* **Dataset records**
★ ★ ★ ★ ★

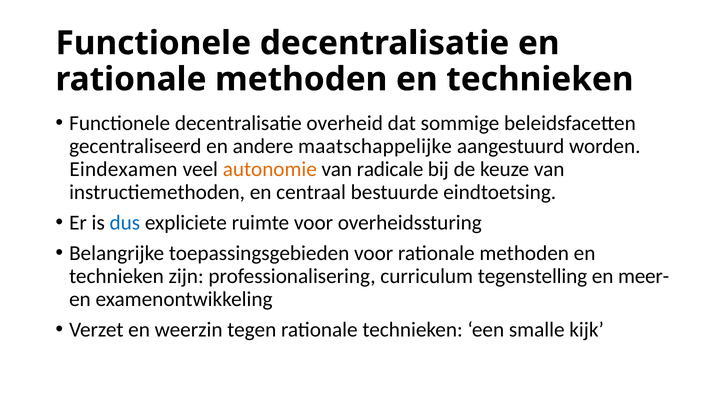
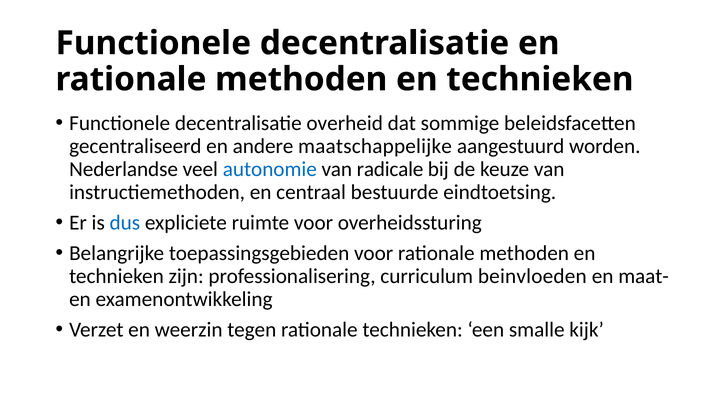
Eindexamen: Eindexamen -> Nederlandse
autonomie colour: orange -> blue
tegenstelling: tegenstelling -> beinvloeden
meer-: meer- -> maat-
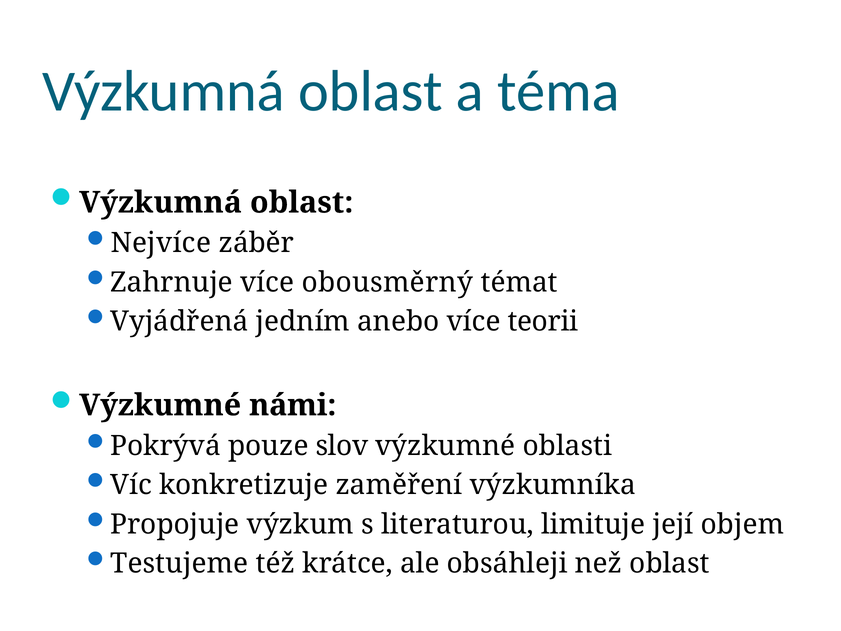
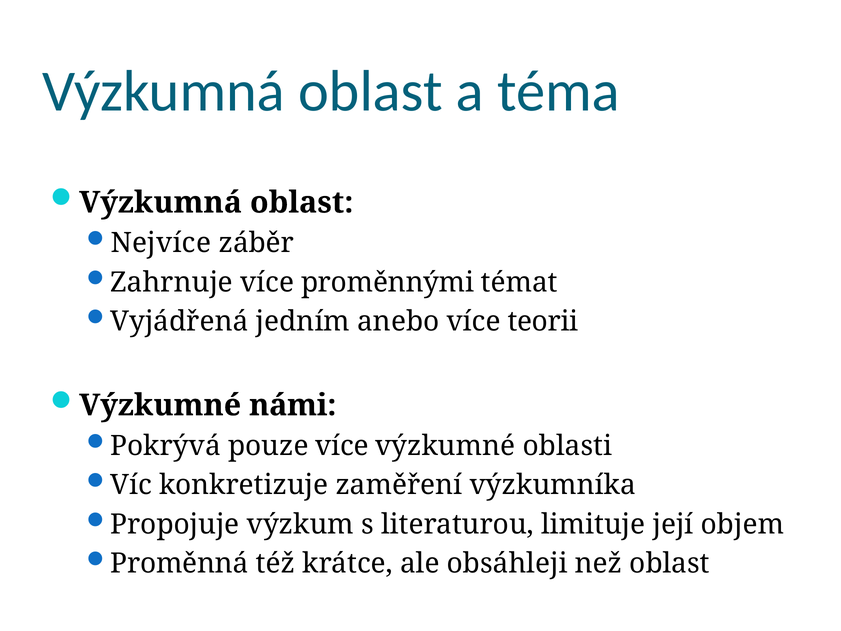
obousměrný: obousměrný -> proměnnými
pouze slov: slov -> více
Testujeme: Testujeme -> Proměnná
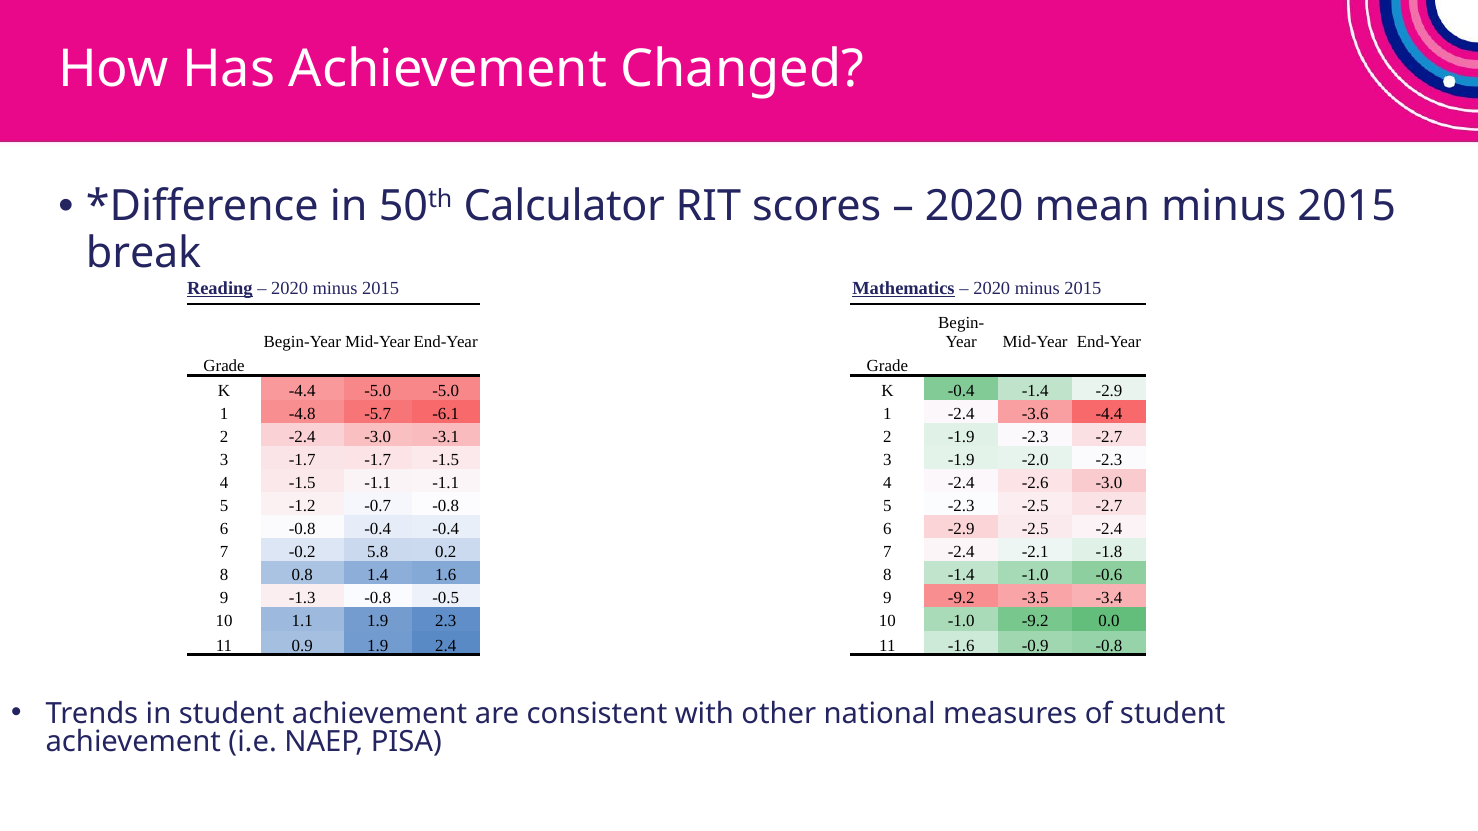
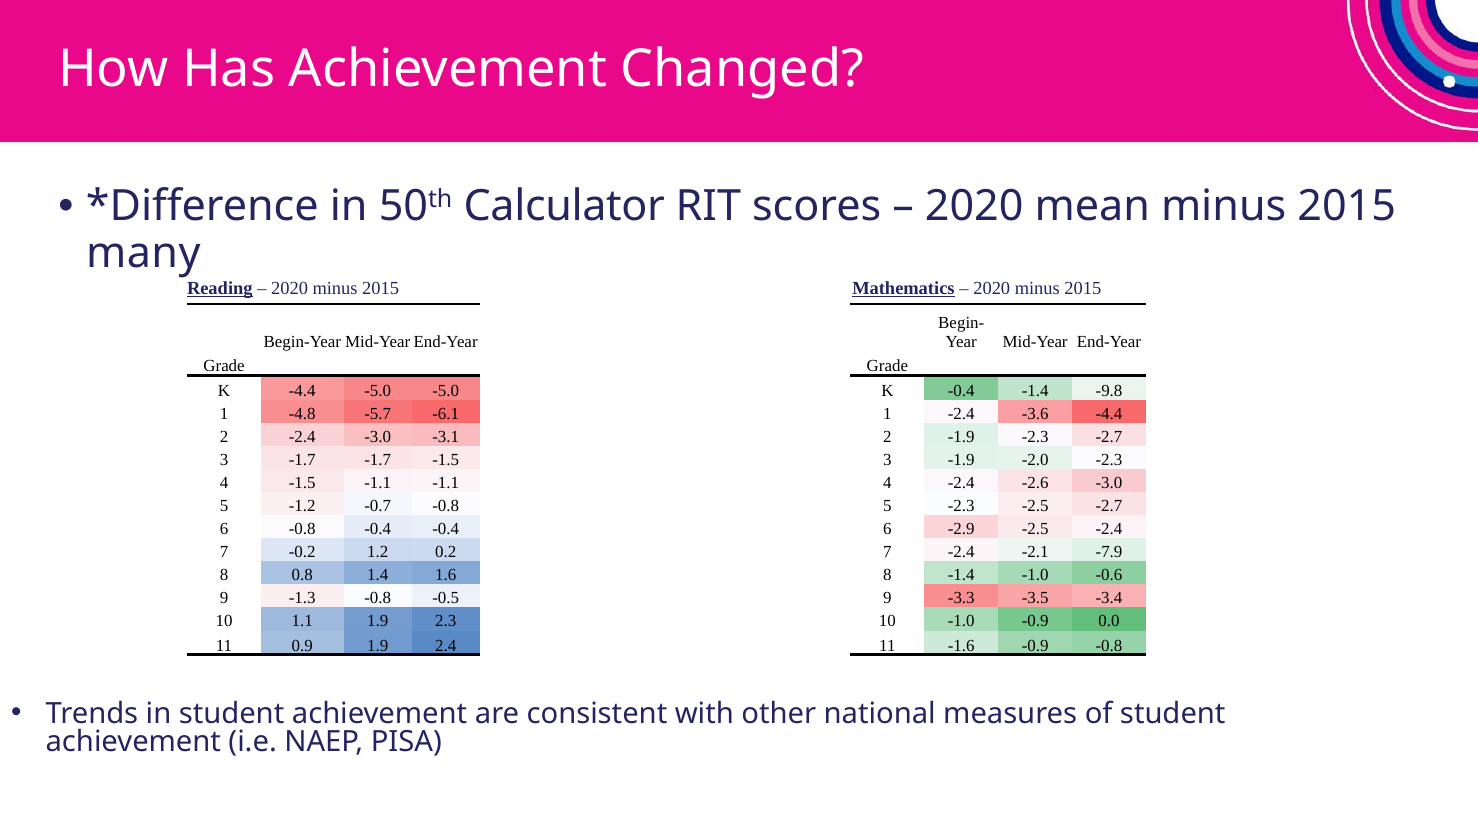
break: break -> many
-1.4 -2.9: -2.9 -> -9.8
5.8: 5.8 -> 1.2
-1.8: -1.8 -> -7.9
9 -9.2: -9.2 -> -3.3
-1.0 -9.2: -9.2 -> -0.9
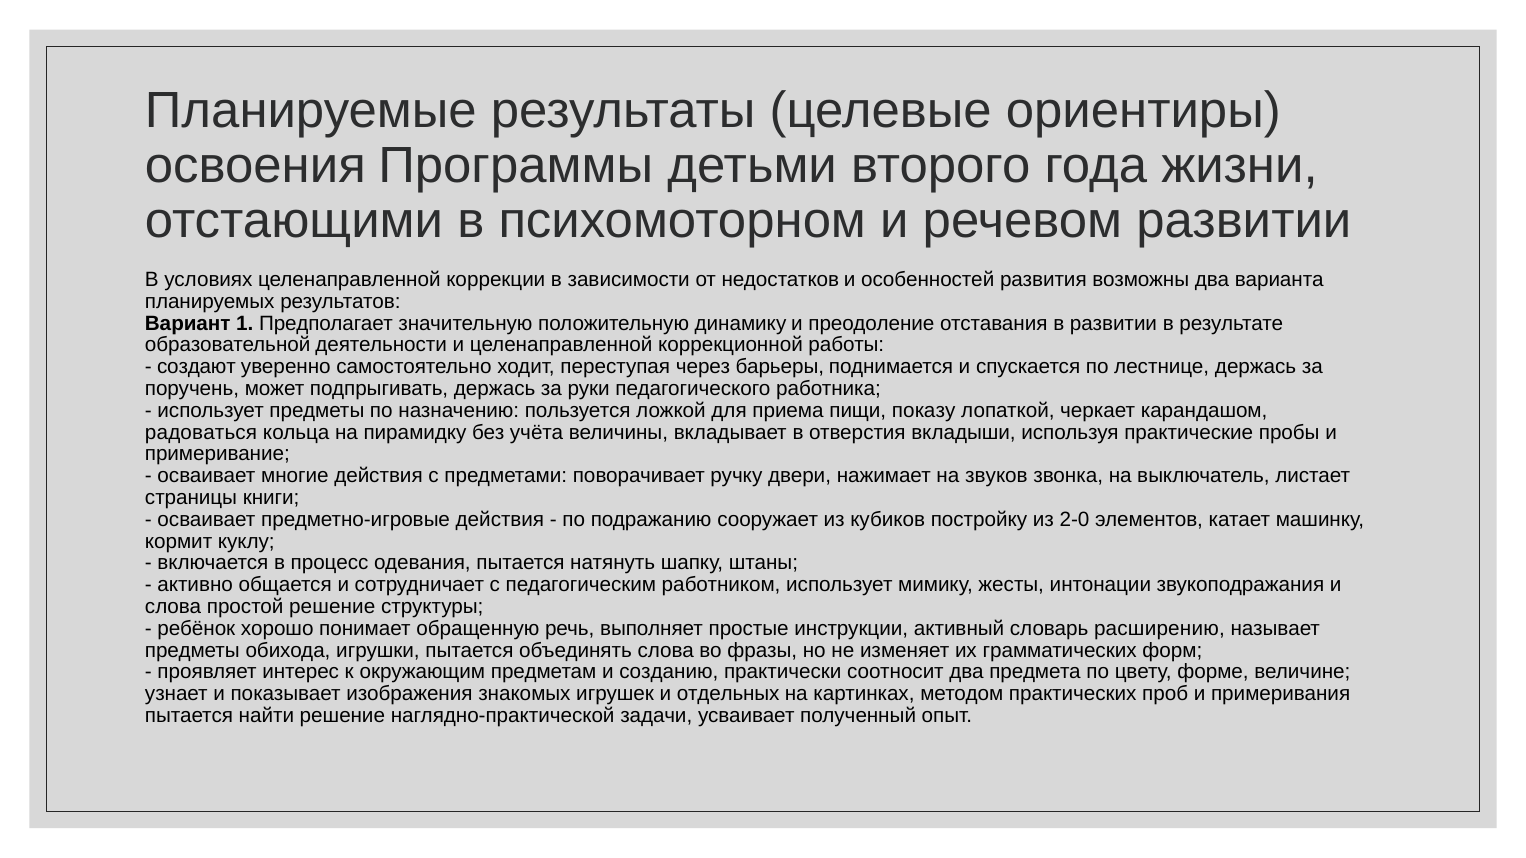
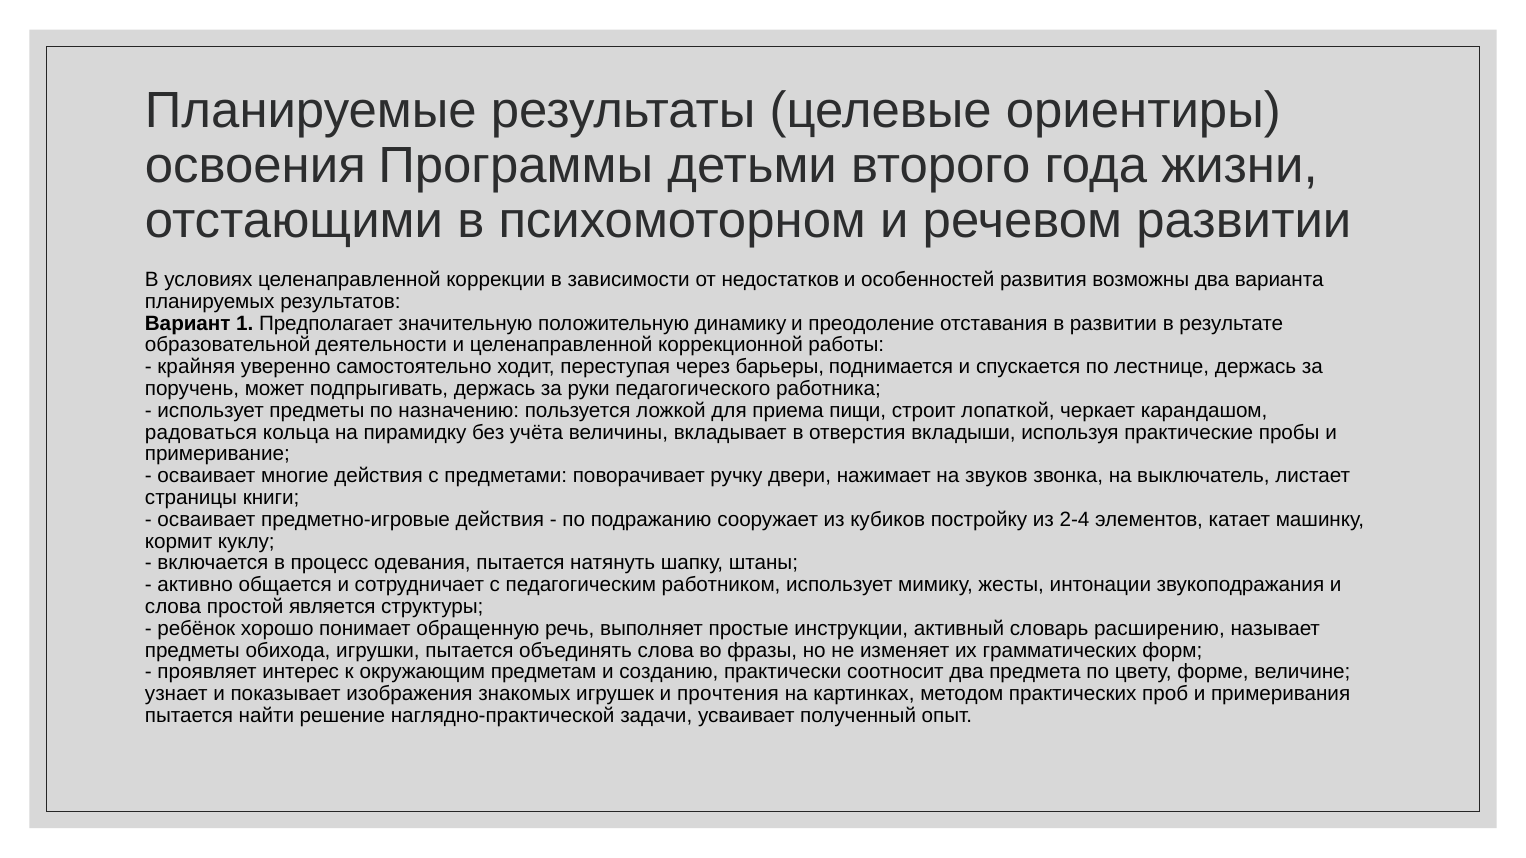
создают: создают -> крайняя
показу: показу -> строит
2-0: 2-0 -> 2-4
простой решение: решение -> является
отдельных: отдельных -> прочтения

★ ★ ★ ★ ★

* **Exercise details**
How many lines in the material above contain the string "Eindexamen"? Case counts. Reply with only the number.

* **Task output**
1